=== 文档正文 ===

下面这段代码跑了 5070ms,官方还有一个跑了 156ms 的解法,暂时没看懂…也太强了吧。
#include <bits/stdc++.h>
using namespace std;
int n, k, m;
void add(int &a, long long b, int M = 1e9 + 7) { a = (a + b) % M; }
int toId(int j, int mask) { return j << m | mask; }
struct Matrix
{
vector<vector<int>> a;
int n;
Matrix(int n) : n(n), a(n, vector<int>(n)) {}
friend Matrix operator*(const Matrix &a, const Matrix &b)
{
Matrix c(a.n);
for (int i = 0; i < a.n; ++i)
for (int j = 0; j < a.n; ++j)
for (int k = 0; k < a.n; ++k)
add(c.a[i][j], 1LL * a.a[i][k] * b.a[k][j]);
return c;
}
friend Matrix pow(Matrix a, int b)
{
Matrix r(a.n);
for (int i = 0; i < a.n; ++i)
r.a[i][i] = 1;
for (; b; b >>= 1, a = a * a)
if (b & 1)
r = a * r;
return r;
}
};
int main()
{
scanf("%d%d%d", &n, &k, &m);
Matrix dp(toId(k + 1, 0)), f(dp);
for (int j = 0; j <= k; ++j)
for (int mask = 0; mask < (1 << m); ++mask)
{
int newMask = (mask << 1) % (1 << m);
f.a[toId(j, newMask)][toId(j, mask)] = 1;
if (j < k)
f.a[toId(j + 1, newMask | 1)][toId(j, mask)] = 1 + __builtin_popcount(mask);
}
dp.a[0][0] = 1, dp = pow(f, n) * dp;
int ans = 0;
for (int mask = 0; mask < (1 << m); ++mask)
add(ans, dp.a[toId(k, mask)][0]);
printf("%d", ans);
}

=== 数据 ===

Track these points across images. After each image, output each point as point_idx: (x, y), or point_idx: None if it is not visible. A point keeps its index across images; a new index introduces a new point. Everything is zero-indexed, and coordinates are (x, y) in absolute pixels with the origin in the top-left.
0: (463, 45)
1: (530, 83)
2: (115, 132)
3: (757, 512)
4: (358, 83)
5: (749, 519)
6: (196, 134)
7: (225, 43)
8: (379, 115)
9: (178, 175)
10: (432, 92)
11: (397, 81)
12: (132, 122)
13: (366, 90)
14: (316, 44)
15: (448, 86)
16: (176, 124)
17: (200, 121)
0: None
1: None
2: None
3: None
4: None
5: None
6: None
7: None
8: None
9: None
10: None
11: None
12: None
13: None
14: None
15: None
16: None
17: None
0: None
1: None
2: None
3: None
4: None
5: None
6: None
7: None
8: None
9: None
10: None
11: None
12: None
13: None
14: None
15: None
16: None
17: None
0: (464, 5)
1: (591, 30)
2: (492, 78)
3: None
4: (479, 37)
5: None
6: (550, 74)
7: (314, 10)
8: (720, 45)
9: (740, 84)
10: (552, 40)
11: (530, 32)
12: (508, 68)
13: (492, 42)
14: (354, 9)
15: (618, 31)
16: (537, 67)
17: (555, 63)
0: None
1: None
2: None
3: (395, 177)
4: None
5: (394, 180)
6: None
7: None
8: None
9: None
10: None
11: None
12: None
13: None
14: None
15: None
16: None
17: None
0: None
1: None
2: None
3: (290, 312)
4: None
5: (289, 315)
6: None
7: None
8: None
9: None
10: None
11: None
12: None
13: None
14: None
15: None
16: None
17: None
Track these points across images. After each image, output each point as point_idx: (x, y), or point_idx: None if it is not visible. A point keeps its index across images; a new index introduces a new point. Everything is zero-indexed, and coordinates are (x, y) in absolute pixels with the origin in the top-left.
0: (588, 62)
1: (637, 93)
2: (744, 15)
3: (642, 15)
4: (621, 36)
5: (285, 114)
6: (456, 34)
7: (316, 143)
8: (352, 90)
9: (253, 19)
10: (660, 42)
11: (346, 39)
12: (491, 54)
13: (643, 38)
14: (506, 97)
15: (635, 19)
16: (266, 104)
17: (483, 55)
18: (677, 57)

===

_任务列表_.
(1) 根据代码帖，帖中给出的这段代码运行了多长时间？
(2) 请将代码帖中“for (int j = 0; j < a.n;”与“b >>= 1, a = a * a)”之间的部分原样重抄，首尾两处都包括在内。
(3) 列出代码帖中在所有函数和结构体之外声明的全局变量。
这些记录是独立的材料，与代码帖分开。

_答案如下_.
(1) 5070ms。

(2)
for (int j = 0; j < a.n; ++j)
for (int k = 0; k < a.n; ++k)
add(c.a[i][j], 1LL * a.a[i][k] * b.a[k][j]);
return c;
}
friend Matrix pow(Matrix a, int b)
{
Matrix r(a.n);
for (int i = 0; i < a.n; ++i)
r.a[i][i] = 1;
for (; b; b >>= 1, a = a * a)

(3) n、k、m